# More Deere "Ownership" Perspective



## Vol (Jul 5, 2009)

From DTN...

Regards, Mike

http://www.dtnprogressivefarmer.com/dtnag/common/link.do?symbolicName=/free/equipment/news/template1&product=/ag/news/equipment&vendorReference=0702DDD1&paneContentId=71707&paneParentId=70073&pagination_num=1


----------



## TJH (Mar 23, 2014)

Makes the old 10,20,30 and 40 series look good, huh. Least you know you own all of those.


----------



## luke strawwalker (Jul 31, 2014)

Agree with TJH...

Thing is, I'm of the opinion "once you buy it, it's YOURS". That includes the "software" the mfg put in it.

Now, you don't have the right to COPY the thing (or parts of it) and sell those copies for PROFIT... BUT, OTOH, if any owner of a machine wants to modify it (including its software, either by direct "hacking" or employing the services of someone proficient in such things) and/or using a "programmer" or "chip" or other aftermarket parts/code in the software, then THAT SHOULD BE THEIR RIGHT.

We ALREADY have laws to prevent 'piracy' of software and other "intellectual property" (like movies and music, software, entertainment, etc.) and we have laws regarding safety and laws about liability in case of accidents or "unsafe" modifications that cause damage to others. We don't need the "false facade" of protection against "piracy of their software and possible liability from unsafe modifications" to "protect the manufacturer" when such protections already exist...
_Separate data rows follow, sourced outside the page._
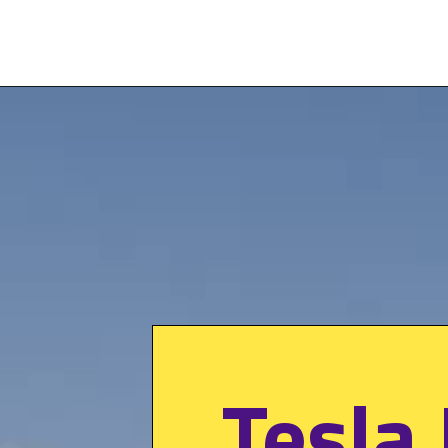
Tesla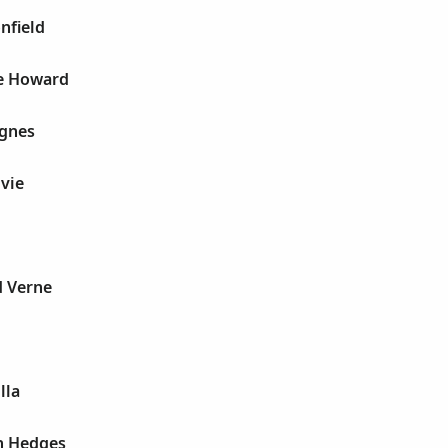
nfield
e Howard
Agnes
lvie
d Verne
E
lla
n Hedges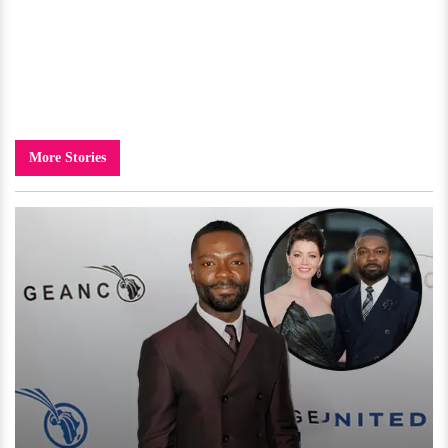
More Stories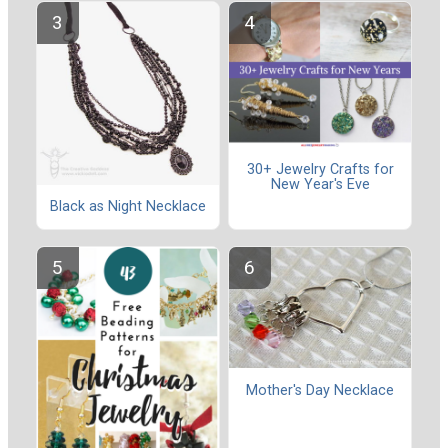
30+ Jewelry Crafts for
New Year's Eve
Black as Night Necklace
Mother's Day Necklace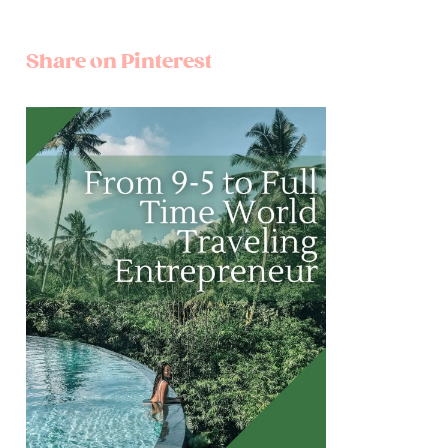
Share on Pinterest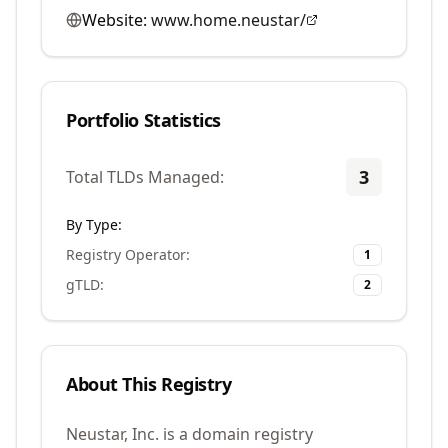
Website:
www.home.neustar/
Portfolio Statistics
3
Total TLDs Managed:
By Type:
Registry Operator
:
1
gTLD
:
2
About This Registry
Neustar, Inc. is a domain registry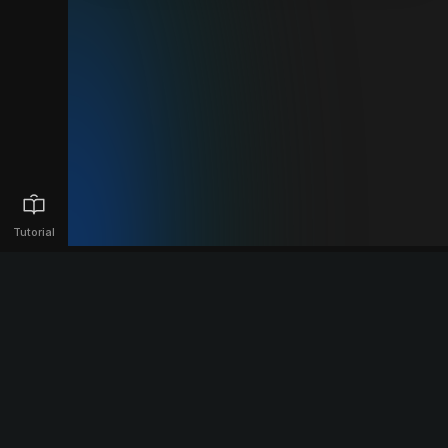
Tutorial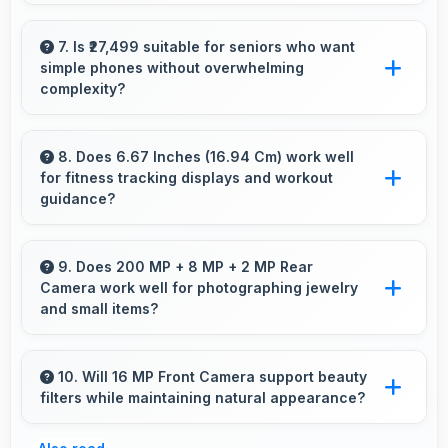
Yes, Xiaomi Redmi Note 12 Pro Plus 5G
streams HD videos smoothly with processors
7. Is ₹27,499 suitable for seniors who want
simple phones without overwhelming
that handle video playback without buffering
complexity?
interruptions.
Yes, ₹27,499 provides accessible phones with
features appropriate for senior users
8. Does 6.67 Inches (16.94 Cm) work well
for fitness tracking displays and workout
comfortably.
guidance?
Yes, 6.67 Inches (16.94 Cm) supports fitness
apps providing clear workout information and
9. Does 200 MP + 8 MP + 2 MP Rear
Camera work well for photographing jewelry
guidance.
and small items?
Yes, 200 MP + 8 MP + 2 MP Rear Camera
captures small items with exceptional detail
10. Will 16 MP Front Camera support beauty
filters while maintaining natural appearance?
perfect for jewelry photography.
Yes, 16 MP Front Camera enhances naturally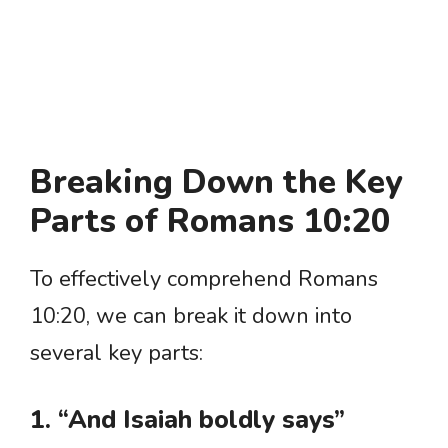
Breaking Down the Key
Parts of Romans 10:20
To effectively comprehend Romans
10:20, we can break it down into
several key parts:
1. “And Isaiah boldly says”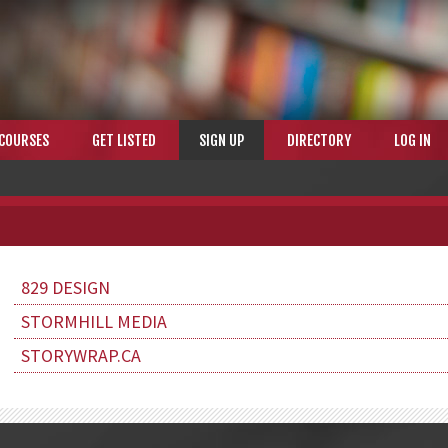
COURSES
GET LISTED
SIGN UP
DIRECTORY
LOG IN
829 DESIGN
STORMHILL MEDIA
STORYWRAP.CA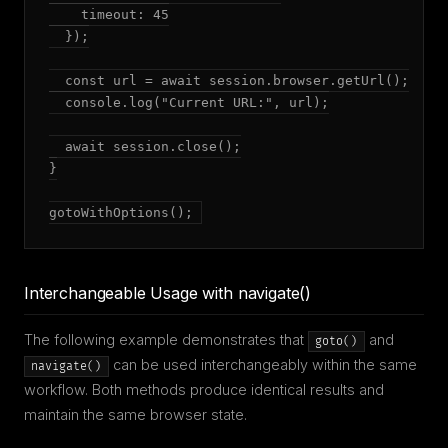
    timeout: 45

  });

  const url = await session.browser.getUrl();

  console.log("Current URL:", url);

  await session.close();

}

gotoWithOptions();
Interchangeable Usage with navigate()
The following example demonstrates that
and
goto()
can be used interchangeably within the same
navigate()
workflow. Both methods produce identical results and
maintain the same browser state.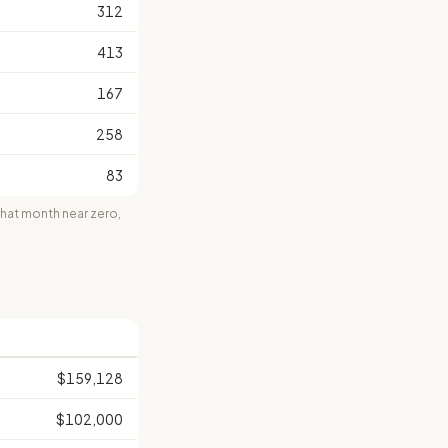
312
413
167
258
83
at month near zero,
$159,128
$102,000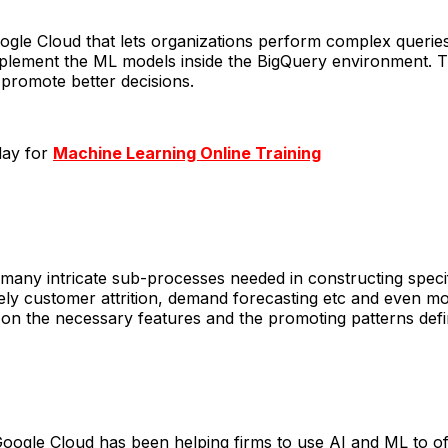
le Cloud that lets organizations perform complex queries a
ement the ML models inside the BigQuery environment. This 
 promote better decisions.
day for
Machine Learning Online Training
many intricate sub-processes needed in constructing speci
ikely customer attrition, demand forecasting etc and even m
 on the necessary features and the promoting patterns de
oogle Cloud has been helping firms to use AI and ML to o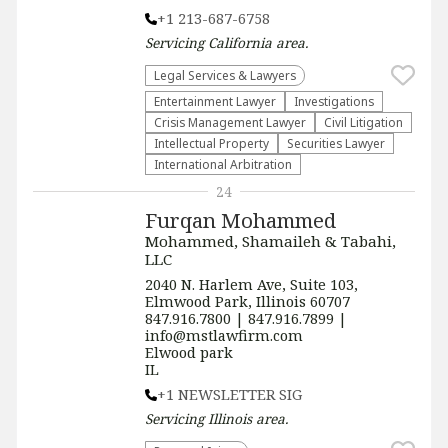
+1 213-687-6758
Servicing
California
area.
Legal Services & Lawyers
Entertainment Lawyer
Investigations
Crisis Management Lawyer
​Civil Litigation
Intellectual Property
Securities Lawyer
International Arbitration
24
Furqan Mohammed
Mohammed, Shamaileh & Tabahi,
LLC
2040 N. Harlem Ave, Suite 103,
Elmwood Park, Illinois 60707
847.916.7800 | 847.916.7899 |
info@mstlawfirm.com
Elwood park
IL
+1 NEWSLETTER SIG
Servicing
Illinois
area.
I've seen PLENTY of pickups in the area heavily modified with huge off-road tires and lift-kits and other add-on hardware that make them intrinsically unsafe to operate on the highway, due to handling/stability issues if nothing else... OBVIOUSLY the vehicle has been "modified" in a way that the manufacturer never intended, and it's FOOLISH to think that in a lawsuit from an accident caused by such an unauthorized modification to the vehicle that the ORIGINAL MANUFACTURER would be held liable for such modifications made after the sale and delivery of the vehicle. It's the same with farm machinery-- If I remove a shield or bypass the neutral safety switch, and someone I sell the machine to gets run over cranking it up or ground up in the PTO or something, and a lawsuit ensues, the original manufacturer would be held blameless, because ORIGINALLY the equipment was sold and delivered with the shield in place and/or the safety switches installed and functional. Obviously the liability would pass to the ones making the modifications/ and/or the buyers of such modified equipment (providing they were informed of said modifications, and didn't take action to "replace" or "undo" the modification to return it to the originally intended state of operation...)

This whole argument is nothing more than a blatant attempt to prevent farmers and individuals for developing "work arounds" to expensive and/or productivity-limiting problems designed into the equipment and/or the software running it by the manufacturer-- solutions being sold and the money being made by SOMEONE ELSE but the original manufacturer, who wants to hold the buyer hostage to whatever price they want for "fixing" the problem, rather than allowing "aftermarket" solutions. I had a friend who worked in a service dealership of a major pickup manufacturer, who told me about the NUMEROUS folks who'd come in and buy a new pickup, and immediately take it to one of these "modification" places and have a lot of big off-road tires and suspension components installed, with little regard for the effects on the vehicle-- IOW, just because it "looked cool" or whatever. Then, when the driveshaft or transmission or engine or suspension of the vehicle FAILED (often spectacularly and VERY EXPENSIVELY), they would return to the dealer expecting repairs to be made UNDER WARRANTY. Of course, they were turned away, because they INVALIDATED THE WARRANTY when they made the unauthorized modifications to the vehicle that caused the problem in the first place. Therefore, the repairs were "at their own expense".

Similarly, NO manufacturer is going to honor a warranty or allow themselves to be held liable for damages caused by "unapproved modifications" to ANY piece of equipment or software installed in such equipment that they sell...

This a "solution" looking for a problem, under false pretenses...

Later! OL JR


----------